Pausinystalia johimbe (K.Schum.) Pierre ex Du Puy & Beille


Protologue: Act. Soc. Linn. Bordeaux 61: 130 (1906).
Famille: Rubiaceae

Noms vernaculaires

  • Yohimbe, démarreur (Fr).
  • Johimbe, yohimbe (En).
  • Pau de Cabinda (Po).

Origine et répartition géographique

Pausinystalia johimbe couvre une aire qui va du sud du Nigeria jusqu’à Cabinda (Angola). Sa présence en R.D. du Congo reste à confirmer.

Usages

Les jeunes tiges sont utilisées en construction sous la forme de poteaux. Le bois sert de bois de feu. L’écorce est employée pour la construction d’habitations, et l’écorce interne sert à confectionner des sangles de sacoches pour la chasse. On utilise les jeunes gaules pour fabriquer des collets et des pièges.

Les préparations à base d’écorce sont très utilisées comme aphrodisiaques et stimulants. Au Cameroun, par exemple, l’écorce est connue familièrement sous le nom de “viagra africain”. Au Gabon, on mâche de petites quantités d’écorce pour dissiper le sommeil, tandis que comme aphrodisiaque elle est plus fréquemment utilisée et en plus grandes quantités. On s’en sert également d’anesthésiant local, d’hallucinogène, dans le traitement de l’angine, contre la constipation et les vers intestinaux, pour améliorer les performances sportives, et pour renforcer la clarté de la voix des chanteurs. Au Congo, la décoction d’écorce se boit en cas de douleurs pelviennes. Au Gabon, l’écorce sert de poison de pêche.

L’écorce est la source normale d’un alcaloïde, la yohimbine, qui figure dans plusieurs pharmacopées europénnes pour son activité sympatholytique, hypotensive et d’anesthésiant local.

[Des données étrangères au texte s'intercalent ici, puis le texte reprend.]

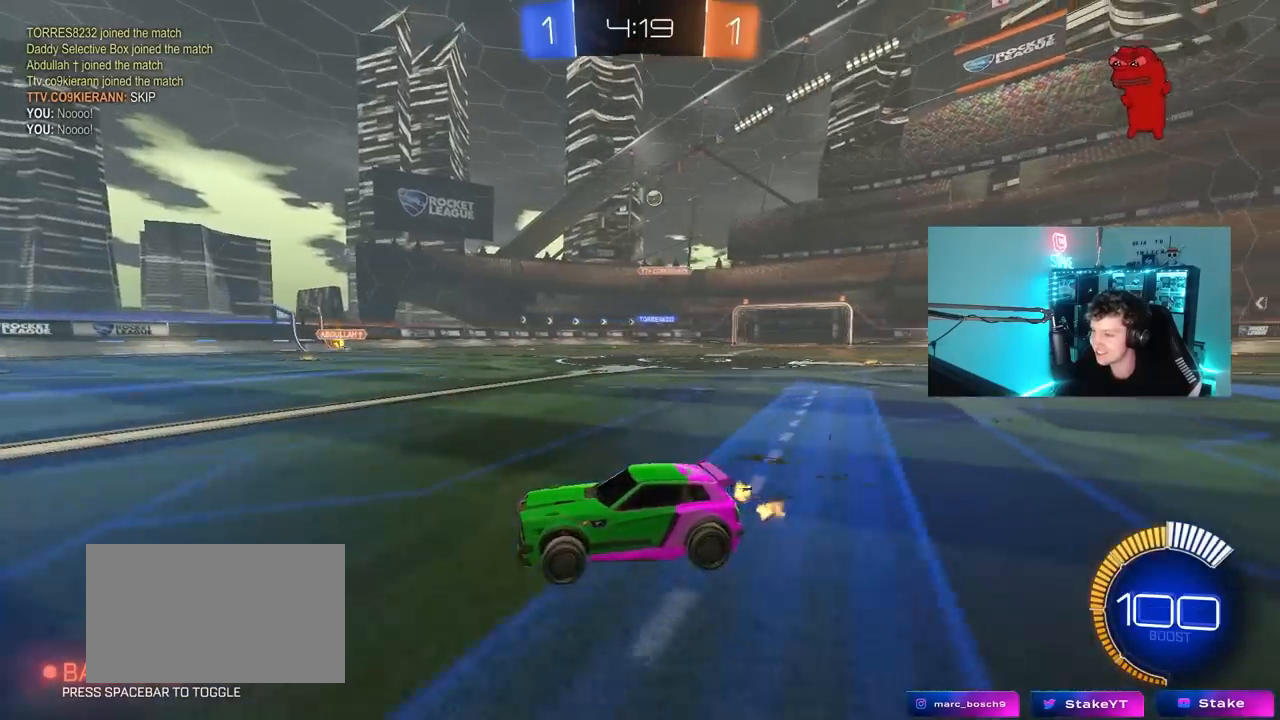
{"keys": ["d", "w"], "mouse": [], "mouse_move": "still", "events": [[67, "a", "down"], [67, "w", "down"], [167, "a", "up"], [217, "d", "down"], [250, "shift", "down"], [300, "mouse_left", "down"], [400, "shift", "up"], [433, "mouse_left", "up"]]}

Les produits à base de yohimbine sont très utilisés comme aphrodisiaques en Occident, soit via l’industrie pharmaceutique soit via les marchés de produits phytothérapeutiques. En médecine occidentale, les médicaments à base de yohimbine servent surtout dans le traitement de l’impuissance masculine liée au diabète. Ils servent également de compléments alimentaires dans le cadre d’une perte de poids. Aux Etats-Unis, on a remarqué qu’ils servaient de compléments alimentaires pour remplacer les stéroïdes anabolisants et améliorer les performances des sportifs. Cependant, dans une étude portant sur la teneur en alcaloïdes de 26 produits à base de yohimbe vendus dans des magasins de détail d’alimentation diététique aux Etats-Unis, il est apparu que 9 d’entre eux ne contenaient pas de yohimbine, 8 seulement en contenaient d’infimes quantités, et que le produit qui présentait la plus forte teneur en yohimbine n’en contenait que 0,05%. Au Royaume-Uni, les médicaments à base de yohimbine sont à la mode sous le nom de “herbal highs”.

Production et commerce international

L’écorce fait l’objet d’un commerce intensif sur les marchés locaux et d’exportation. La majeure partie de l’écorce qui entre dans les échanges commerciaux provient du Cameroun. Entre 1985–1991, les exportations annuelles d’écorce camerounaise s’élevaient à 286 t, dont 65% à destination des Pays-Bas, 18% de l’Allemagne, 11% de la Belgique/Luxembourg et 6% de la France. Les exportations d’écorce en provenance du Cameroun pour la période 1997–1998 ont atteint 715 t, pour une valeur d’environ US$ 600 000. Néanmoins, il est probable qu’une grande partie des exportations d’écorce ne provient pas de Pausinystalia johimbe mais de Pausinystalia macroceras (K.Schum.) Pierre, dont la teneur en yohimbine est inférieure.

Propriétés

Le bois de cœur, ocre-jaune, ne se distingue pas nettement de l’aubier fin et jaune. Le fil est fin. C’est un bois modérément lourd, avec une densité de 650–750 kg/m³ à 12% d’humidité, et modérément dur.

Les cellules de la fibre libérienne font 0,7–1,6 mm de long, avec un diamètre de 22–29 μm. L’écorce de Pausinystalia johimbe contient jusqu’à 6% d’alcaloïdes. La teneur en alcaloïdes est élevée dans l’écorce de la racine et dans l’écorce du fût, moindre dans l’écorce des branches, et très faible dans les feuilles. A l’intérieur du fût, la teneur en alcaloïdes augmente du bas vers le haut. Au nombre des alcaloïdes présents dans Pausinystalia johimbe figure la yohimbine (10–15%), la mésoyohimbine, la yohimbinine, la corynanthine, l’alloyohimbine et l’ajamalicine.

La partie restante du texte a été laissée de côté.